-- Opening Marker --

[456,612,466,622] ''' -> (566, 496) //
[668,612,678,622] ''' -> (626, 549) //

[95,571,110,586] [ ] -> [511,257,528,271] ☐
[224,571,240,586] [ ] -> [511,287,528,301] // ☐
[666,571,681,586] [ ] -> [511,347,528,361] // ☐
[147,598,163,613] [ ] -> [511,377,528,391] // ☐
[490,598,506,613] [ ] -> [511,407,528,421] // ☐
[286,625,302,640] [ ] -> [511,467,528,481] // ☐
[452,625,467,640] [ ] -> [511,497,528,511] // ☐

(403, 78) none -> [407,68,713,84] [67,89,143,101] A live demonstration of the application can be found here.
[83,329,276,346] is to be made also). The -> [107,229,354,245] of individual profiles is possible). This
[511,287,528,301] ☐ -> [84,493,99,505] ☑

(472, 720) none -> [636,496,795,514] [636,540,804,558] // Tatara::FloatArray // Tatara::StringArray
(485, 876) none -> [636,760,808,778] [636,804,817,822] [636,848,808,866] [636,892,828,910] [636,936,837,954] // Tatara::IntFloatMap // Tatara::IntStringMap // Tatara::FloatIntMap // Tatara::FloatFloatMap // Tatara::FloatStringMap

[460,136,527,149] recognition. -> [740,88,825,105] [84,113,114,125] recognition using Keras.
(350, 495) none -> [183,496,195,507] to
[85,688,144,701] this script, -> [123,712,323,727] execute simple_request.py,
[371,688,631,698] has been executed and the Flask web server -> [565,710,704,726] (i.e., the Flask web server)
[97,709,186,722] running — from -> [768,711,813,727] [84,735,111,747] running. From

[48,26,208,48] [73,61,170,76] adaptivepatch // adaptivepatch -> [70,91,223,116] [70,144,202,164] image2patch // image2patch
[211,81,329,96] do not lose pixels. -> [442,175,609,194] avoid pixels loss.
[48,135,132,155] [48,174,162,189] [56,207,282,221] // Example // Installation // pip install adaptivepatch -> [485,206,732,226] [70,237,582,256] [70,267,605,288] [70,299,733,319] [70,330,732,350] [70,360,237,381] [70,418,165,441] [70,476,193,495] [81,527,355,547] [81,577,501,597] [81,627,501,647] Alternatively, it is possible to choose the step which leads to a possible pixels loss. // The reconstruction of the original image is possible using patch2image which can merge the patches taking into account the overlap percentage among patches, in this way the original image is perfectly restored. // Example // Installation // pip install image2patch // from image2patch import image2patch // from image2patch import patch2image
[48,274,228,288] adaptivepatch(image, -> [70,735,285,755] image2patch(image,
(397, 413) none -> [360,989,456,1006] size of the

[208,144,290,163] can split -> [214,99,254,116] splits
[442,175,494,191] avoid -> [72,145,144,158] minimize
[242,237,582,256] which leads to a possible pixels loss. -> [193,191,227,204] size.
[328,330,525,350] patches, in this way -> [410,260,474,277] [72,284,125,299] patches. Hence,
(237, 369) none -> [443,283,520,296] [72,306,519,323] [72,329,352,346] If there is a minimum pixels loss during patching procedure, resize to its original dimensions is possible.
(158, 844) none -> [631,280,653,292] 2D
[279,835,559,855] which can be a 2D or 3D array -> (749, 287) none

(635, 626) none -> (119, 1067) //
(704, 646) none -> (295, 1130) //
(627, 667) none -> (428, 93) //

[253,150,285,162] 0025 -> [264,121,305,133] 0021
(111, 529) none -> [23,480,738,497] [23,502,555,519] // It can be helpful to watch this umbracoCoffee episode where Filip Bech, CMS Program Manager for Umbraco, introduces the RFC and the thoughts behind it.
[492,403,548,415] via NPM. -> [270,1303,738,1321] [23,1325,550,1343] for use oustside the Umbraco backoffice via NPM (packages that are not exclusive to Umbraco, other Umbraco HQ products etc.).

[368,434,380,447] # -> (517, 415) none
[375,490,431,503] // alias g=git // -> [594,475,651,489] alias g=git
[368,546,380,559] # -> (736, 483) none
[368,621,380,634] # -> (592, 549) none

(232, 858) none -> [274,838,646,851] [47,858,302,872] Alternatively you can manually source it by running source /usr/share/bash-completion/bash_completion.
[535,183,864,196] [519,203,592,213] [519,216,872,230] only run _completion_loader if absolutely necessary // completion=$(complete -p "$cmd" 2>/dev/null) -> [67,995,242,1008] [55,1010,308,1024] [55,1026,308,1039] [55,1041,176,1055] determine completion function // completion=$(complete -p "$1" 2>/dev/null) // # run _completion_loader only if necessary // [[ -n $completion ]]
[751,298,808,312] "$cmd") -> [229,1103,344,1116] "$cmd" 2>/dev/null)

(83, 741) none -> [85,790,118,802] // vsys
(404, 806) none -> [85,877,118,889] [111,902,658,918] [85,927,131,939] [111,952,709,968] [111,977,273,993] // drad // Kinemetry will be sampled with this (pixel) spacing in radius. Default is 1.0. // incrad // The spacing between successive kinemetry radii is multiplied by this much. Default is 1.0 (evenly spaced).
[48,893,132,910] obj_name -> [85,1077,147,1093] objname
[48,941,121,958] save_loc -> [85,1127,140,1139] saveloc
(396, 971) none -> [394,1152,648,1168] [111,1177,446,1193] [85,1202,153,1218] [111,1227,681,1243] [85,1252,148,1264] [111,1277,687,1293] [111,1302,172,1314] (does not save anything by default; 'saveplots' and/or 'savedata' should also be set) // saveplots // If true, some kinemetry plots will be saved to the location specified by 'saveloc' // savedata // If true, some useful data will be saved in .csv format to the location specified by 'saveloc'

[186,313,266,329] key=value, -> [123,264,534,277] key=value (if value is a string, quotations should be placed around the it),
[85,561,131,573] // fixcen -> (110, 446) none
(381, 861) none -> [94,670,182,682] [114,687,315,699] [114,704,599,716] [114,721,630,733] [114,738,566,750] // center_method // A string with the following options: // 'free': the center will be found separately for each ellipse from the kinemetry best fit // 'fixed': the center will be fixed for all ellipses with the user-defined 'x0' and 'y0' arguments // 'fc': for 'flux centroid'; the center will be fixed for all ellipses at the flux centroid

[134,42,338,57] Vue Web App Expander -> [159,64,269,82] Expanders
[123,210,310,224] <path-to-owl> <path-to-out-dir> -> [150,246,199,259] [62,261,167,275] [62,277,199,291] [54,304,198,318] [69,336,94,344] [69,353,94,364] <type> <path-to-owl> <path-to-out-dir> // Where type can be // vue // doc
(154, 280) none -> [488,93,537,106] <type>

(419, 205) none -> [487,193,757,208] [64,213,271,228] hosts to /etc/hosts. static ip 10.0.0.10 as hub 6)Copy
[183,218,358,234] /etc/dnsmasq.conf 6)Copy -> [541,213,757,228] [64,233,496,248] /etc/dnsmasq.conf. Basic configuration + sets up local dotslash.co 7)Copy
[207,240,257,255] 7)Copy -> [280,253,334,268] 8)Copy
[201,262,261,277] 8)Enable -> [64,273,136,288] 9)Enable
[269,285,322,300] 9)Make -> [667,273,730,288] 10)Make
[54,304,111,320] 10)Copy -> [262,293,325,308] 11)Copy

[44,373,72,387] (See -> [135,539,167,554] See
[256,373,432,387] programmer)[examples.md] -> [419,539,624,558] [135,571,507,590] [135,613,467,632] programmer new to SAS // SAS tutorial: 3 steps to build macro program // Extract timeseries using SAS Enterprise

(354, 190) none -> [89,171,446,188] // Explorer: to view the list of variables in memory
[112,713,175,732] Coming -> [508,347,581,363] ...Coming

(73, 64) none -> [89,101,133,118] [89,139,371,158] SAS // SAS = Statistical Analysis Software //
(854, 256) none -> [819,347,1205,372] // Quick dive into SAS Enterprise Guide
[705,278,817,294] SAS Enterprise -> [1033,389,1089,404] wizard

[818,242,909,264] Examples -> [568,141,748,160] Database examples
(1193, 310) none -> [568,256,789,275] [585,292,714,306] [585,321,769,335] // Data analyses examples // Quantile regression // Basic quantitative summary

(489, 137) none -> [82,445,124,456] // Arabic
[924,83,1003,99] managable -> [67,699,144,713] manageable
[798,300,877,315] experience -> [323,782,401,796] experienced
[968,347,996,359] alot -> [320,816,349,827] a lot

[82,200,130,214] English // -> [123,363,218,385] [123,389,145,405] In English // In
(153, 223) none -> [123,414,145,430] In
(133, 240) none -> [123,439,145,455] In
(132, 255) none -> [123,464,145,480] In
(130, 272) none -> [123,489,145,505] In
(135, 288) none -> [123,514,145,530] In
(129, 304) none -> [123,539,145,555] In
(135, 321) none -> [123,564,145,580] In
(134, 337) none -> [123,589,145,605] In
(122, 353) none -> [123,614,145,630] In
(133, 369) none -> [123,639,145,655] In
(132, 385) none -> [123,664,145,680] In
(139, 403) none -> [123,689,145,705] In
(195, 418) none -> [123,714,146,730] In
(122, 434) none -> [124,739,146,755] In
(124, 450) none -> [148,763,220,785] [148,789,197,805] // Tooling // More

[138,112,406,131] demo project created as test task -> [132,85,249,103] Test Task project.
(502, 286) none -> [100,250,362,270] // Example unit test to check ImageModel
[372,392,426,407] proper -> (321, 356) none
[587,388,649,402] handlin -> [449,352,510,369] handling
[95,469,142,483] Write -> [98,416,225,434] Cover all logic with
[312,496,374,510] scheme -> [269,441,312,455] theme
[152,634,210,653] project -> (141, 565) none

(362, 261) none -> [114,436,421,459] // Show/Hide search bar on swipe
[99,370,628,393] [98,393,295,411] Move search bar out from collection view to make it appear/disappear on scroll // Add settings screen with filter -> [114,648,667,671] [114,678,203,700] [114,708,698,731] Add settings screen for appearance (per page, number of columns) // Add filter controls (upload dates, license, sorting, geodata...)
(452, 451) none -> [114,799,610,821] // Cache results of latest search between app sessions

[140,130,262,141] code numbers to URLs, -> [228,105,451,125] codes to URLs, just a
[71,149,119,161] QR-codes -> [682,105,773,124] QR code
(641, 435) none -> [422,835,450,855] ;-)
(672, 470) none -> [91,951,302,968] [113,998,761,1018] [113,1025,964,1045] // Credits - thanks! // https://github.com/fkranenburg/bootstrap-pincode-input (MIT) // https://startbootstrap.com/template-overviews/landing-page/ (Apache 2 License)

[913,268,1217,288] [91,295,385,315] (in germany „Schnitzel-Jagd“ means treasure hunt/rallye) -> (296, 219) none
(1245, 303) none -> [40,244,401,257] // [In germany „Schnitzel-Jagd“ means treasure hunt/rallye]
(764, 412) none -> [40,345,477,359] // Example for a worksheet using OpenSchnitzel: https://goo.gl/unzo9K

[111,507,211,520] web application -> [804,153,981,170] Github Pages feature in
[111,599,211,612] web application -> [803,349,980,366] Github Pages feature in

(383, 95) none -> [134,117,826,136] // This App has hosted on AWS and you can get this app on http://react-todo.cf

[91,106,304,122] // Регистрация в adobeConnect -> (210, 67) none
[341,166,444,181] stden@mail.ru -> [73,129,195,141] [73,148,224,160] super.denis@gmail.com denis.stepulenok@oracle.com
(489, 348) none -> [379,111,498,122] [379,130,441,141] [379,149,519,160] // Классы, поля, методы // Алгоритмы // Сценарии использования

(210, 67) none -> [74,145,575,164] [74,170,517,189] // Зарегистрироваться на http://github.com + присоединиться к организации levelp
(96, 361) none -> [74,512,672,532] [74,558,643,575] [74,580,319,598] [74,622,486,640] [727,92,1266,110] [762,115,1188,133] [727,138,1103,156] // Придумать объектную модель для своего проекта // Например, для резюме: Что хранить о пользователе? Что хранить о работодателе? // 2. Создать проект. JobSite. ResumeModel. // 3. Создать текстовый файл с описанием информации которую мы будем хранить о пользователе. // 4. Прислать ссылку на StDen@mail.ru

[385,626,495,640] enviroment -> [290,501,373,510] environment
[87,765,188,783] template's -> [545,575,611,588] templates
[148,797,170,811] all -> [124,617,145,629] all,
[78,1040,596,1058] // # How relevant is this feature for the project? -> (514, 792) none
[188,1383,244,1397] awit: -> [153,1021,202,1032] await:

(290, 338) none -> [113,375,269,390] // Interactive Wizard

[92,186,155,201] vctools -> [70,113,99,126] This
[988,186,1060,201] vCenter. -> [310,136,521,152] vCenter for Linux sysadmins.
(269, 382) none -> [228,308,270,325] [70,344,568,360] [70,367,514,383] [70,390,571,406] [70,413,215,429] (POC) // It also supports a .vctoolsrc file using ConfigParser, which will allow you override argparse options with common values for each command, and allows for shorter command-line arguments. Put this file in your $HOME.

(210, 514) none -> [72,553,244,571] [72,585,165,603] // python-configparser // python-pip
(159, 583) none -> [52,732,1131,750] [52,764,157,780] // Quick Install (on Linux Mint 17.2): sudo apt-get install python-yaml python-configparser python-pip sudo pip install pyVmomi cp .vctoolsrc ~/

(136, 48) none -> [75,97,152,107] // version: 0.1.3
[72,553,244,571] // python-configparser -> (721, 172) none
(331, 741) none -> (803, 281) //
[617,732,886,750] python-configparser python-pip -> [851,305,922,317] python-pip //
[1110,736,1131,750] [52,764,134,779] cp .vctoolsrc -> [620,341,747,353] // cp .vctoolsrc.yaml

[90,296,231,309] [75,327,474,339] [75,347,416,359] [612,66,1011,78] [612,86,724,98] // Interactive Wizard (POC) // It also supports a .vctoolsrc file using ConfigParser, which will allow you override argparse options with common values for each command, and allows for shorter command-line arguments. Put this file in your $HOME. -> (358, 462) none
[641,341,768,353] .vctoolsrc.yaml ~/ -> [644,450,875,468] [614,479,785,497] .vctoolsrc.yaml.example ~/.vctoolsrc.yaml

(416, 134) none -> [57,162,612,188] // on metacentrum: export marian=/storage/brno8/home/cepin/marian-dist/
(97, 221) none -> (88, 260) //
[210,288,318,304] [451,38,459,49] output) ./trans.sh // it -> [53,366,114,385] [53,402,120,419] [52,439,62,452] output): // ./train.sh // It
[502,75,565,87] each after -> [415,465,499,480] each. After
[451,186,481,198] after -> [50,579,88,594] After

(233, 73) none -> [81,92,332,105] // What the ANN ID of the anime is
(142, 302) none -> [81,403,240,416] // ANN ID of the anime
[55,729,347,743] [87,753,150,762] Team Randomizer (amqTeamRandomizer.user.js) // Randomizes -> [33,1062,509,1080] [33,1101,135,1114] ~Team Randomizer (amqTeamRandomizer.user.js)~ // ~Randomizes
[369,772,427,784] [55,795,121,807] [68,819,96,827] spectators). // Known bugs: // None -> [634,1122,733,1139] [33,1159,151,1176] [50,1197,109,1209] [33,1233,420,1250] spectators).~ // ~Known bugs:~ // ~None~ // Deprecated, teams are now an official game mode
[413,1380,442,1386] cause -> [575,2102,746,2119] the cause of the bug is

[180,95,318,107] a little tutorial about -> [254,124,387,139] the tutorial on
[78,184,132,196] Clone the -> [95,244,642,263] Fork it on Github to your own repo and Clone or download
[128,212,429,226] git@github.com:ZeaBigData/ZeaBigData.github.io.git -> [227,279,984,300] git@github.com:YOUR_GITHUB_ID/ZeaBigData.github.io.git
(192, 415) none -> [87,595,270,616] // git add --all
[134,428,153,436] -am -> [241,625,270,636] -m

-- Closing Marker --

Work instruction =
Restate word for word the lines of the data above, starting at the line containing "[587,388,649,402] handlin ->" and ending at the line containing "(210, 67) none ->", both included, and nothing more.

Answer for the task =
[587,388,649,402] handlin -> [449,352,510,369] handling
[95,469,142,483] Write -> [98,416,225,434] Cover all logic with
[312,496,374,510] scheme -> [269,441,312,455] theme
[152,634,210,653] project -> (141, 565) none

(362, 261) none -> [114,436,421,459] // Show/Hide search bar on swipe
[99,370,628,393] [98,393,295,411] Move search bar out from collection view to make it appear/disappear on scroll // Add settings screen with filter -> [114,648,667,671] [114,678,203,700] [114,708,698,731] Add settings screen for appearance (per page, number of columns) // Add filter controls (upload dates, license, sorting, geodata...)
(452, 451) none -> [114,799,610,821] // Cache results of latest search between app sessions

[140,130,262,141] code numbers to URLs, -> [228,105,451,125] codes to URLs, just a
[71,149,119,161] QR-codes -> [682,105,773,124] QR code
(641, 435) none -> [422,835,450,855] ;-)
(672, 470) none -> [91,951,302,968] [113,998,761,1018] [113,1025,964,1045] // Credits - thanks! // https://github.com/fkranenburg/bootstrap-pincode-input (MIT) // https://startbootstrap.com/template-overviews/landing-page/ (Apache 2 License)

[913,268,1217,288] [91,295,385,315] (in germany „Schnitzel-Jagd“ means treasure hunt/rallye) -> (296, 219) none
(1245, 303) none -> [40,244,401,257] // [In germany „Schnitzel-Jagd“ means treasure hunt/rallye]
(764, 412) none -> [40,345,477,359] // Example for a worksheet using OpenSchnitzel: https://goo.gl/unzo9K

[111,507,211,520] web application -> [804,153,981,170] Github Pages feature in
[111,599,211,612] web application -> [803,349,980,366] Github Pages feature in

(383, 95) none -> [134,117,826,136] // This App has hosted on AWS and you can get this app on http://react-todo.cf

[91,106,304,122] // Регистрация в adobeConnect -> (210, 67) none
[341,166,444,181] stden@mail.ru -> [73,129,195,141] [73,148,224,160] super.denis@gmail.com denis.stepulenok@oracle.com
(489, 348) none -> [379,111,498,122] [379,130,441,141] [379,149,519,160] // Классы, поля, методы // Алгоритмы // Сценарии использования

(210, 67) none -> [74,145,575,164] [74,170,517,189] // Зарегистрироваться на http://github.com + присоединиться к организации levelp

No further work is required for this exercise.